Start of Block

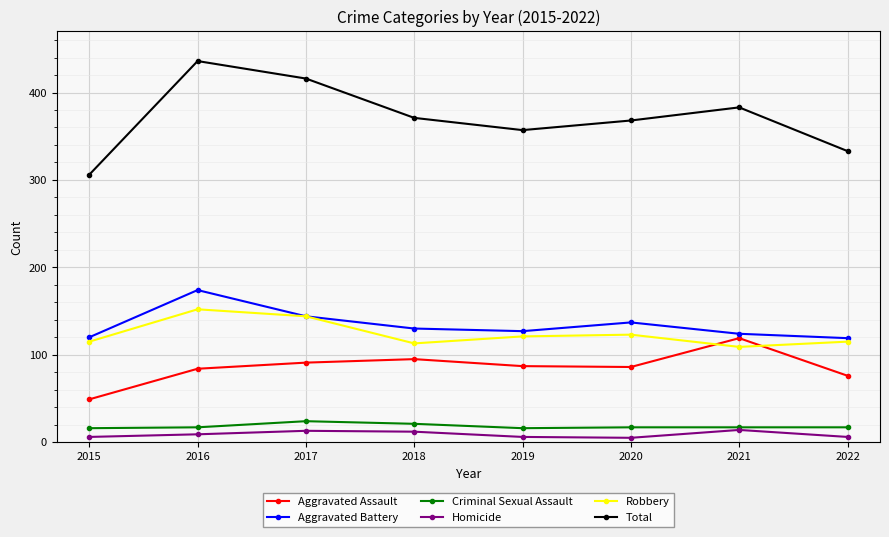

What value does the Robbery series have at 2018, to the nearest 10?

110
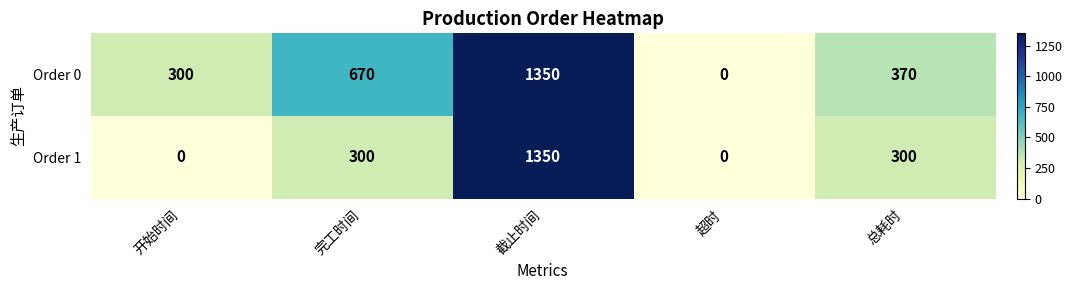

At which category is the sum across all series the highest?

截止时间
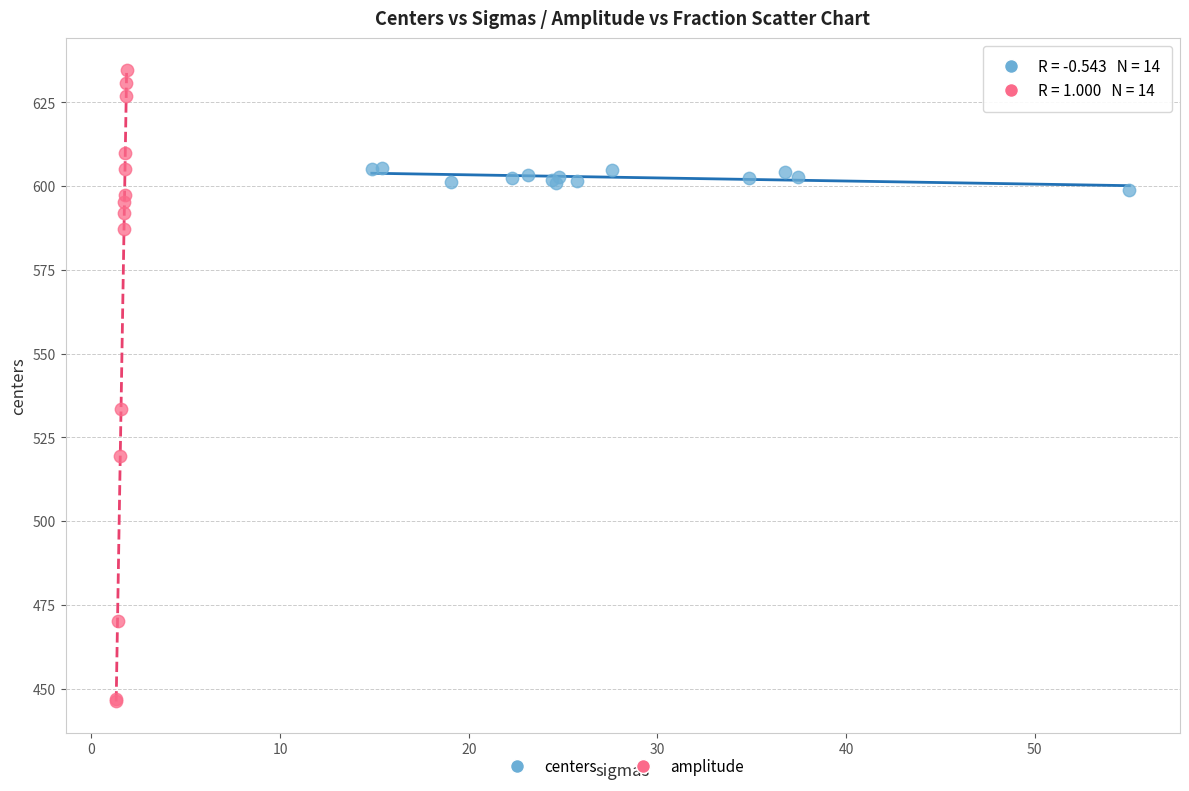

Which series has the largest Y range (max minus min)?

amplitude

End of Block

▶ **TO-DO ITEM**:
Print all of the items above word for word, leaving out the pictures.

▶ **RESPONSE AREA**:
What value does the Robbery series have at 2018, to the nearest 10?

110

At which category is the sum across all series the highest?

截止时间

Which series has the largest Y range (max minus min)?

amplitude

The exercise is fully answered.